Исходный текст:
▬▬▬▬▬▬▬▬▬▬
Обращаясь к приложенной к учебнику «хрестоматии», следует отметить, что подбор документов сделан в общем вполне удачно, хотя расположение их вызывает некоторые возражения (так, документ № 22 — Требования коммунистической партии в Германии — должен был бы быть перенесен с занимаемого им места, как относящийся к более раннему периоду). Что касается текста документов, то он вызывает довольно серьезные сомнения потому, что, как в этом легко убедиться, все они без исключения взяты из вторых или третьих рук. Наши сомнения относятся не к статьям из «Новой Рейнской Газеты», заимствованным из столь надежного источника, как изданный Институтом Маркса и Энгельса сборник «К. Маркс и Ф. Энгельс в эпоху немецкой революции (1848—1850 г.г.), а к документам, почерпнутым (без всякой, видимо, сверки с оригиналом) из русских переводов книг В. Блоса («История германской революции 1848 года») и М. Баха («История австрийской революции 1848 года») или из русской хрестоматии Ц. Фридлянда и А. Слуцкого («История революционного движения Западной Европы. 1789—1914»).

В заключение выразим пожелание, чтобы все отмеченные нами недостатки, отнюдь не лишающие книжку т. Захера характера ценного марксистского пособия как для самообразования, так и для преподавания, были в следующем же издании «Революции 1848 года в Германии» полностью устранены.

А. М-к.
 

ЛОРД БЕРТИ. За кулисами Антанты. Перев. и прим. Е. Берловича. ГИЗ. М. 1927 г. Стр. 230.

Под этим заглавием в русском переводе появился дневник британского посла в Париже "The diary of Lord Bertie. London" 1—2 vol. Сэр, a впоследствии лорд Френсис Берти относился к числу наиболее беспардонных представителей империалистической политики Англии во время подготовки и в течение мировой войны. Недаром Пуанкаре в своих воспоминаниях так тепло отзывается о дипломатической деятельности Берти в Париже. С несколько зараженным пацифистскими идеями Кайо Берти чувствовал себя неуютно — с Пуанкаре работа шла легче.
▬▬▬▬▬▬▬▬▬▬
Порядок работы: Выпишите слово в слово фрагмент рецензии, начиная со слов «В заключение выразим» и заканчивая словами «работа шла легче.».

Записи коллекции:
▬▬▬▬▬▬▬▬▬▬
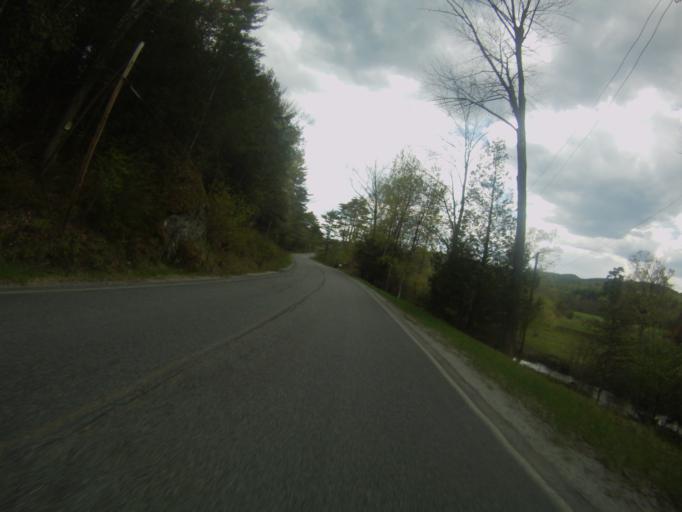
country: US
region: New York
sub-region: Essex County
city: Mineville
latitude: 44.0534
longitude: -73.5378
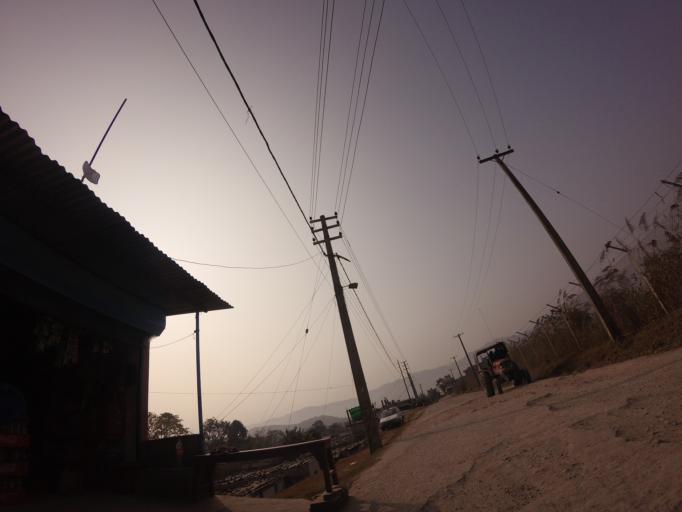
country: NP
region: Western Region
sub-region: Gandaki Zone
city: Pokhara
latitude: 28.2016
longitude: 83.9854
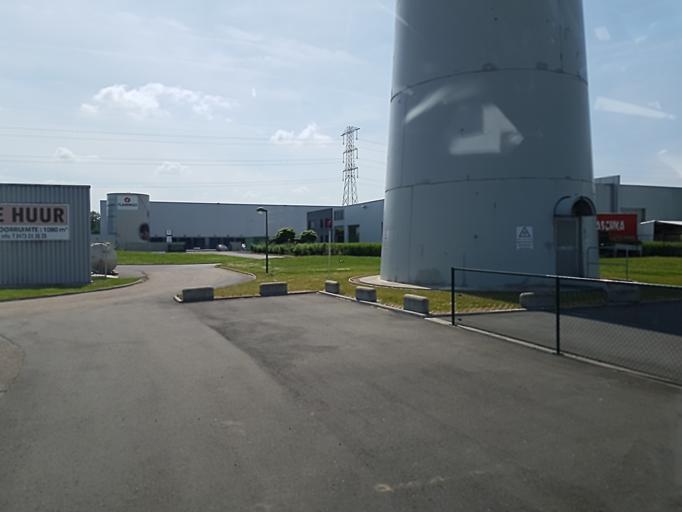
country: BE
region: Flanders
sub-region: Provincie Antwerpen
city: Westerlo
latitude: 51.1468
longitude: 4.9172
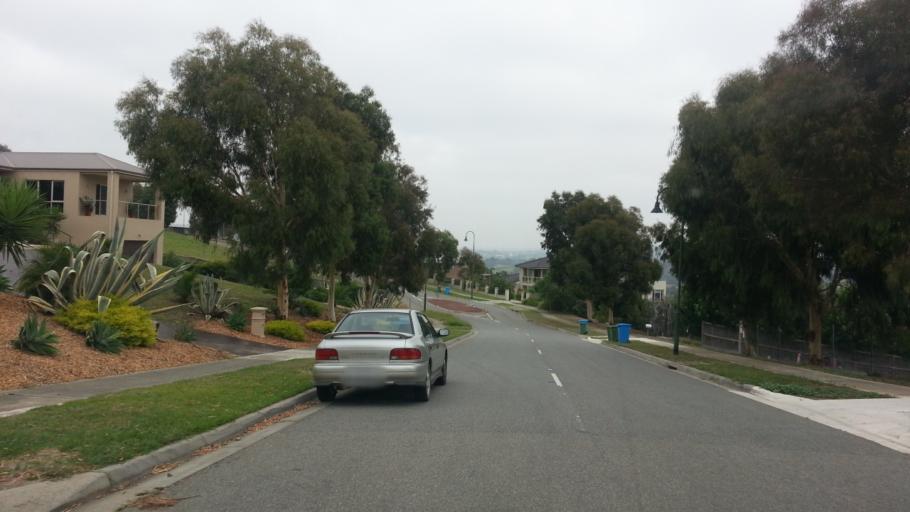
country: AU
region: Victoria
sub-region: Casey
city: Narre Warren North
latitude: -37.9963
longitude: 145.3292
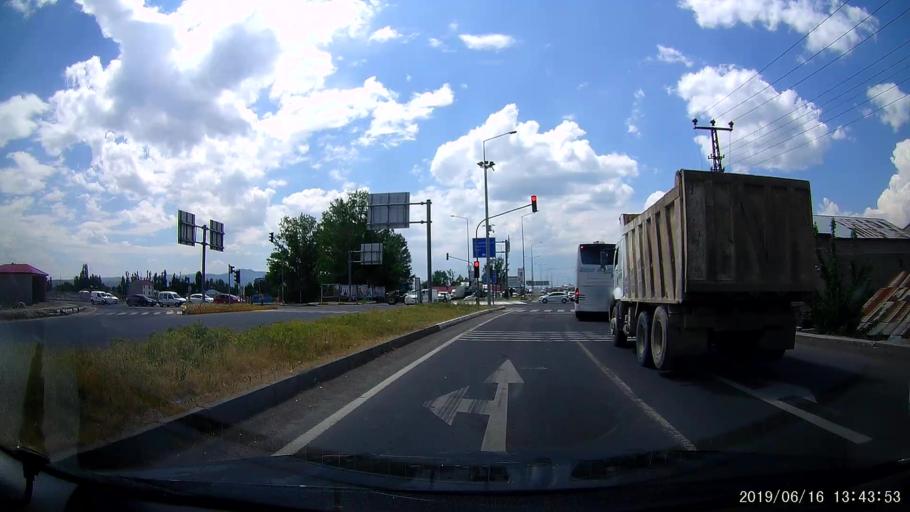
▬▬▬▬▬▬▬▬▬▬
Результат ниже:
В заключение выразим пожелание, чтобы все отмеченные нами недостатки, отнюдь не лишающие книжку т. Захера характера ценного марксистского пособия как для самообразования, так и для преподавания, были в следующем же издании «Революции 1848 года в Германии» полностью устранены.

А. М-к.
 

ЛОРД БЕРТИ. За кулисами Антанты. Перев. и прим. Е. Берловича. ГИЗ. М. 1927 г. Стр. 230.

Под этим заглавием в русском переводе появился дневник британского посла в Париже "The diary of Lord Bertie. London" 1—2 vol. Сэр, a впоследствии лорд Френсис Берти относился к числу наиболее беспардонных представителей империалистической политики Англии во время подготовки и в течение мировой войны. Недаром Пуанкаре в своих воспоминаниях так тепло отзывается о дипломатической деятельности Берти в Париже. С несколько зараженным пацифистскими идеями Кайо Берти чувствовал себя неуютно — с Пуанкаре работа шла легче.